- **Exercise prompt**
Your answer must consist solely of the line containing "Yanosky, A. A.: Paraguay’s" and all subsequent lines through the end of the entries, reproduced exactly.

(Records from a collection)
§
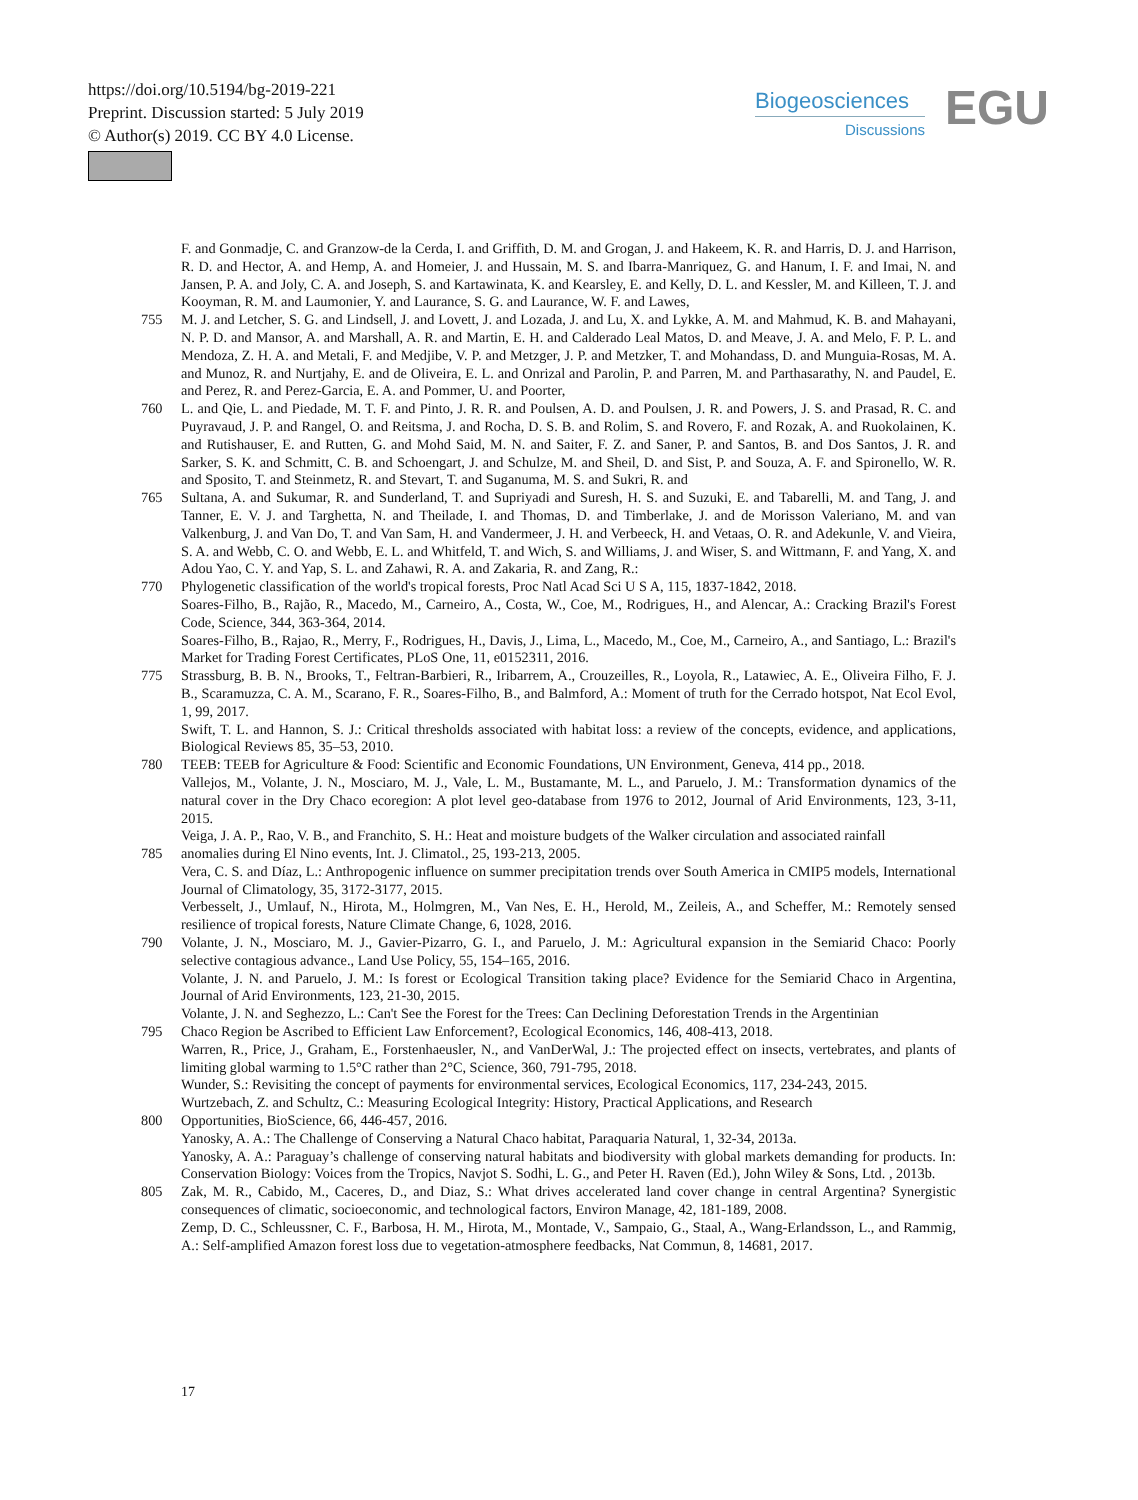https://doi.org/10.5194/bg-2019-221
Preprint. Discussion started: 5 July 2019
© Author(s) 2019. CC BY 4.0 License.
Biogeosciences
Discussions
EGU
F. and Gonmadje, C. and Granzow-de la Cerda, I. and Griffith, D. M. and Grogan, J. and Hakeem, K. R. and Harris, D. J. and Harrison, R. D. and Hector, A. and Hemp, A. and Homeier, J. and Hussain, M. S. and Ibarra-Manriquez, G. and Hanum, I. F. and Imai, N. and Jansen, P. A. and Joly, C. A. and Joseph, S. and Kartawinata, K. and Kearsley, E. and Kelly, D. L. and Kessler, M. and Killeen, T. J. and Kooyman, R. M. and Laumonier, Y. and Laurance, S. G. and Laurance, W. F. and Lawes,
755 M. J. and Letcher, S. G. and Lindsell, J. and Lovett, J. and Lozada, J. and Lu, X. and Lykke, A. M. and Mahmud, K. B. and Mahayani, N. P. D. and Mansor, A. and Marshall, A. R. and Martin, E. H. and Calderado Leal Matos, D. and Meave, J. A. and Melo, F. P. L. and Mendoza, Z. H. A. and Metali, F. and Medjibe, V. P. and Metzger, J. P. and Metzker, T. and Mohandass, D. and Munguia-Rosas, M. A. and Munoz, R. and Nurtjahy, E. and de Oliveira, E. L. and Onrizal and Parolin, P. and Parren, M. and Parthasarathy, N. and Paudel, E. and Perez, R. and Perez-Garcia, E. A. and Pommer, U. and Poorter,
760 L. and Qie, L. and Piedade, M. T. F. and Pinto, J. R. R. and Poulsen, A. D. and Poulsen, J. R. and Powers, J. S. and Prasad, R. C. and Puyravaud, J. P. and Rangel, O. and Reitsma, J. and Rocha, D. S. B. and Rolim, S. and Rovero, F. and Rozak, A. and Ruokolainen, K. and Rutishauser, E. and Rutten, G. and Mohd Said, M. N. and Saiter, F. Z. and Saner, P. and Santos, B. and Dos Santos, J. R. and Sarker, S. K. and Schmitt, C. B. and Schoengart, J. and Schulze, M. and Sheil, D. and Sist, P. and Souza, A. F. and Spironello, W. R. and Sposito, T. and Steinmetz, R. and Stevart, T. and Suganuma, M. S. and Sukri, R. and
765 Sultana, A. and Sukumar, R. and Sunderland, T. and Supriyadi and Suresh, H. S. and Suzuki, E. and Tabarelli, M. and Tang, J. and Tanner, E. V. J. and Targhetta, N. and Theilade, I. and Thomas, D. and Timberlake, J. and de Morisson Valeriano, M. and van Valkenburg, J. and Van Do, T. and Van Sam, H. and Vandermeer, J. H. and Verbeeck, H. and Vetaas, O. R. and Adekunle, V. and Vieira, S. A. and Webb, C. O. and Webb, E. L. and Whitfeld, T. and Wich, S. and Williams, J. and Wiser, S. and Wittmann, F. and Yang, X. and Adou Yao, C. Y. and Yap, S. L. and Zahawi, R. A. and Zakaria, R. and Zang, R.:
770 Phylogenetic classification of the world's tropical forests, Proc Natl Acad Sci U S A, 115, 1837-1842, 2018.
Soares-Filho, B., Rajão, R., Macedo, M., Carneiro, A., Costa, W., Coe, M., Rodrigues, H., and Alencar, A.: Cracking Brazil's Forest Code, Science, 344, 363-364, 2014.
Soares-Filho, B., Rajao, R., Merry, F., Rodrigues, H., Davis, J., Lima, L., Macedo, M., Coe, M., Carneiro, A., and Santiago, L.: Brazil's Market for Trading Forest Certificates, PLoS One, 11, e0152311, 2016.
775 Strassburg, B. B. N., Brooks, T., Feltran-Barbieri, R., Iribarrem, A., Crouzeilles, R., Loyola, R., Latawiec, A. E., Oliveira Filho, F. J. B., Scaramuzza, C. A. M., Scarano, F. R., Soares-Filho, B., and Balmford, A.: Moment of truth for the Cerrado hotspot, Nat Ecol Evol, 1, 99, 2017.
Swift, T. L. and Hannon, S. J.: Critical thresholds associated with habitat loss: a review of the concepts, evidence, and applications, Biological Reviews 85, 35–53, 2010.
780 TEEB: TEEB for Agriculture & Food: Scientific and Economic Foundations, UN Environment, Geneva, 414 pp., 2018.
Vallejos, M., Volante, J. N., Mosciaro, M. J., Vale, L. M., Bustamante, M. L., and Paruelo, J. M.: Transformation dynamics of the natural cover in the Dry Chaco ecoregion: A plot level geo-database from 1976 to 2012, Journal of Arid Environments, 123, 3-11, 2015.
Veiga, J. A. P., Rao, V. B., and Franchito, S. H.: Heat and moisture budgets of the Walker circulation and associated rainfall
785 anomalies during El Nino events, Int. J. Climatol., 25, 193-213, 2005.
Vera, C. S. and Díaz, L.: Anthropogenic influence on summer precipitation trends over South America in CMIP5 models, International Journal of Climatology, 35, 3172-3177, 2015.
Verbesselt, J., Umlauf, N., Hirota, M., Holmgren, M., Van Nes, E. H., Herold, M., Zeileis, A., and Scheffer, M.: Remotely sensed resilience of tropical forests, Nature Climate Change, 6, 1028, 2016.
790 Volante, J. N., Mosciaro, M. J., Gavier-Pizarro, G. I., and Paruelo, J. M.: Agricultural expansion in the Semiarid Chaco: Poorly selective contagious advance., Land Use Policy, 55, 154–165, 2016.
Volante, J. N. and Paruelo, J. M.: Is forest or Ecological Transition taking place? Evidence for the Semiarid Chaco in Argentina, Journal of Arid Environments, 123, 21-30, 2015.
Volante, J. N. and Seghezzo, L.: Can't See the Forest for the Trees: Can Declining Deforestation Trends in the Argentinian
795 Chaco Region be Ascribed to Efficient Law Enforcement?, Ecological Economics, 146, 408-413, 2018.
Warren, R., Price, J., Graham, E., Forstenhaeusler, N., and VanDerWal, J.: The projected effect on insects, vertebrates, and plants of limiting global warming to 1.5°C rather than 2°C, Science, 360, 791-795, 2018.
Wunder, S.: Revisiting the concept of payments for environmental services, Ecological Economics, 117, 234-243, 2015.
Wurtzebach, Z. and Schultz, C.: Measuring Ecological Integrity: History, Practical Applications, and Research
800 Opportunities, BioScience, 66, 446-457, 2016.
Yanosky, A. A.: The Challenge of Conserving a Natural Chaco habitat, Paraquaria Natural, 1, 32-34, 2013a.
Yanosky, A. A.: Paraguay’s challenge of conserving natural habitats and biodiversity with global markets demanding for products. In: Conservation Biology: Voices from the Tropics, Navjot S. Sodhi, L. G., and Peter H. Raven (Ed.), John Wiley & Sons, Ltd. , 2013b.
805 Zak, M. R., Cabido, M., Caceres, D., and Diaz, S.: What drives accelerated land cover change in central Argentina? Synergistic consequences of climatic, socioeconomic, and technological factors, Environ Manage, 42, 181-189, 2008.
Zemp, D. C., Schleussner, C. F., Barbosa, H. M., Hirota, M., Montade, V., Sampaio, G., Staal, A., Wang-Erlandsson, L., and Rammig, A.: Self-amplified Amazon forest loss due to vegetation-atmosphere feedbacks, Nat Commun, 8, 14681, 2017.
17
§
- **Your solution**
Yanosky, A. A.: Paraguay’s challenge of conserving natural habitats and biodiversity with global markets demanding for products. In: Conservation Biology: Voices from the Tropics, Navjot S. Sodhi, L. G., and Peter H. Raven (Ed.), John Wiley & Sons, Ltd. , 2013b.
805 Zak, M. R., Cabido, M., Caceres, D., and Diaz, S.: What drives accelerated land cover change in central Argentina? Synergistic consequences of climatic, socioeconomic, and technological factors, Environ Manage, 42, 181-189, 2008.
Zemp, D. C., Schleussner, C. F., Barbosa, H. M., Hirota, M., Montade, V., Sampaio, G., Staal, A., Wang-Erlandsson, L., and Rammig, A.: Self-amplified Amazon forest loss due to vegetation-atmosphere feedbacks, Nat Commun, 8, 14681, 2017.
17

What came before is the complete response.